EXTRACT TO READ ->

>> START

Bowing to beauty

City-West is becoming a hub for modern photography in Germany, and the Museum of Photography and C/O-Berlin are its focal points. On display is the legacy of the renowned photographer Helmut Newton.

Strong, self-confident, independent – this is how the “Big Nudes”, photographs of five naked women in the foyer of the Museum of Photography present themselves. Ironically, Helmut Newton hung them exactly where once portraits of military officials used to hang in the former Landwehr officer’s mess. This is a key component of Newton’s work – he loved to display his models with a cheeky wink and with a pinch of nudity, sass and glamour. Helmut Newton was born in Berlin in 1920 as Helmut Neustädter, the son of a Jewish manufacturer. He had it all: he was in bed with Andy Warhol, went swimming with Elizabeth Taylor, and photographed Catherine Deneuve while her husband held a gun in her face. Just before the Second World War, Newton fled from the Nazis to Australia via Singapore with a suitcase that consisted of nothing more than a couple of socks, shirts and suits – and two cameras. Later, he went to the US, where he became a celebrity photographer for jet setters, the Hollywood dream factory and covers of fashion magazines.

His legacy is presented by the Museum of Photography at the Zoologischer Garten train station, exactly the location that was, according to anecdotes, his last memory of Berlin. In the “Permanent Loan Selection”, portraits, nudes and fashion shots are displayed in separate spaces. In addition, the Kaisersaal hosts a collection of images from the 19th and 20th centuries selected by the Kunstbibliothek: from 24 April 2015, the photos by the photographer Willy Maywald from Cologne, one of the most important photographers in Paris from the 1930s to the 1960s, are on display.

According to the Helmut Newton Foundation, more than 1.3 million people have visited the location since its opening in 2004, soon after Newton himself passed away in a tragic car accident. More than 100 posters, countless publications and the temporary exhibition of 200 photographs on the first floor reveal his striking nudes and portraits: a bow to feminine beauty and a homage to masculine fame in popular culture.

>> END

RECORDED DATA ->
>> START

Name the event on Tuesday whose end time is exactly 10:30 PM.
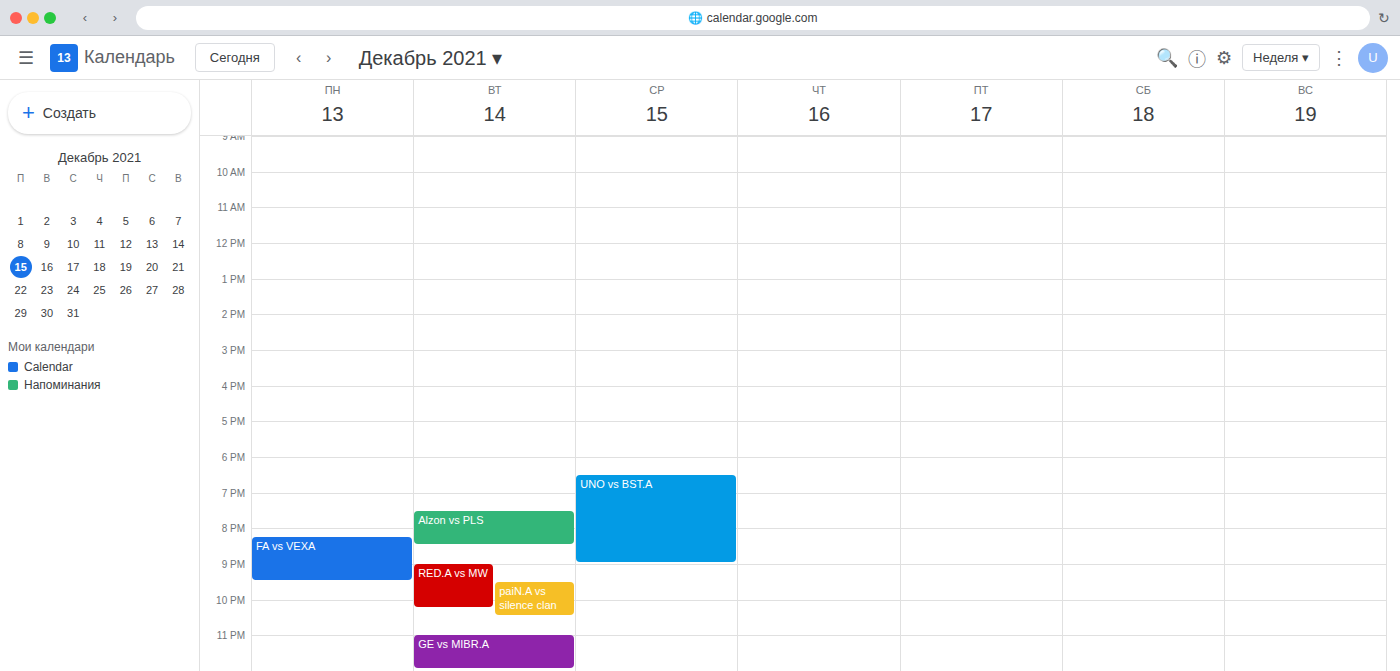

>> END
>> START

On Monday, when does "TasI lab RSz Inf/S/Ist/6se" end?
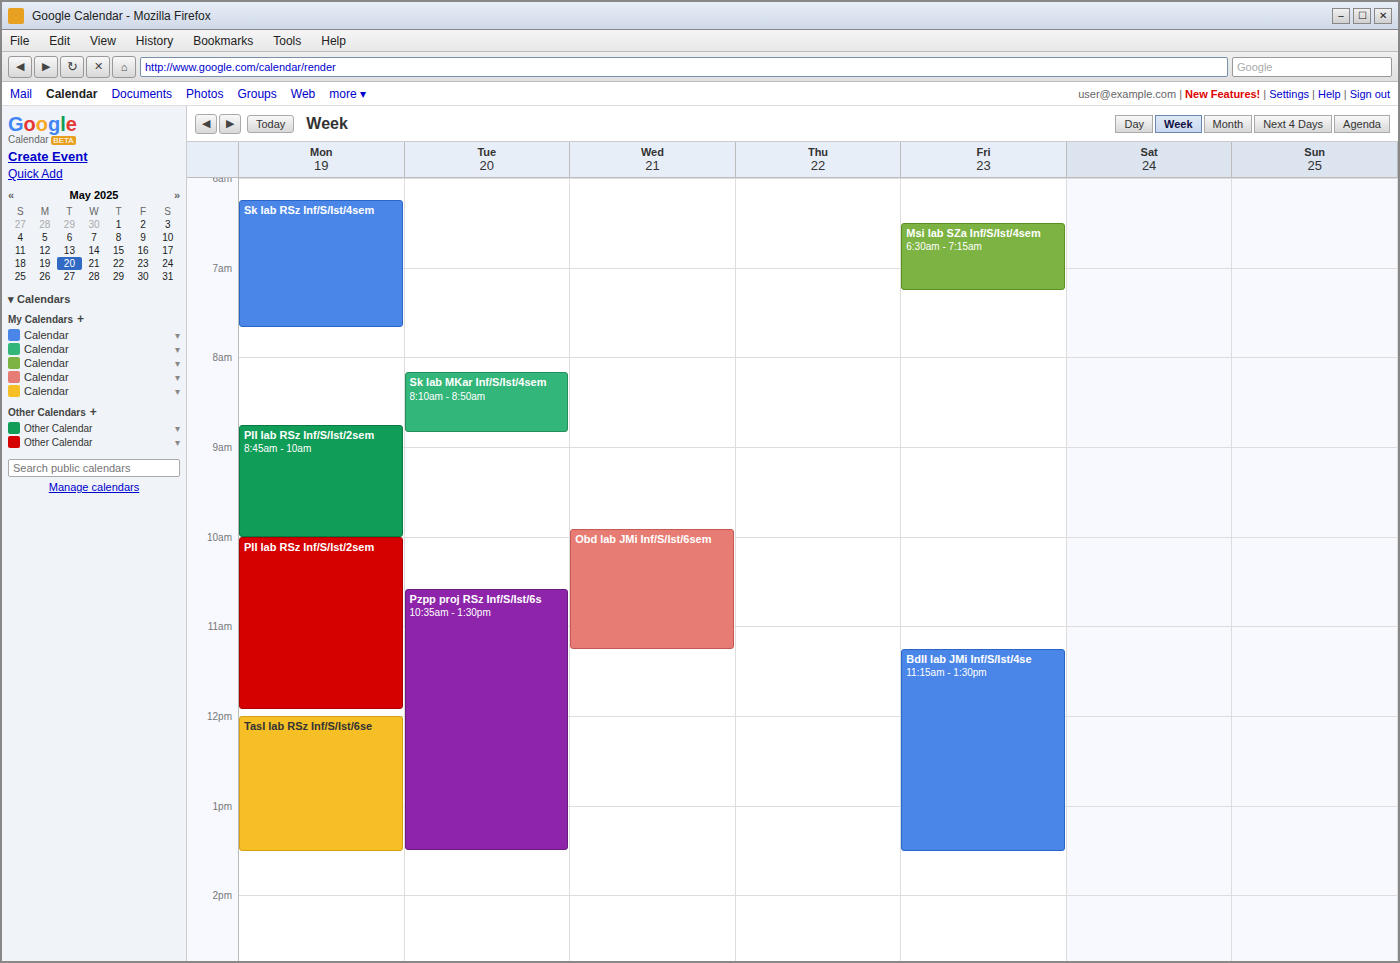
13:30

>> END

REQUIREMENTS -> In the article on Helmut Newton's legacy, what name was Newton born with?

OUTPUT FOR THIS TASK -> Helmut Neustädter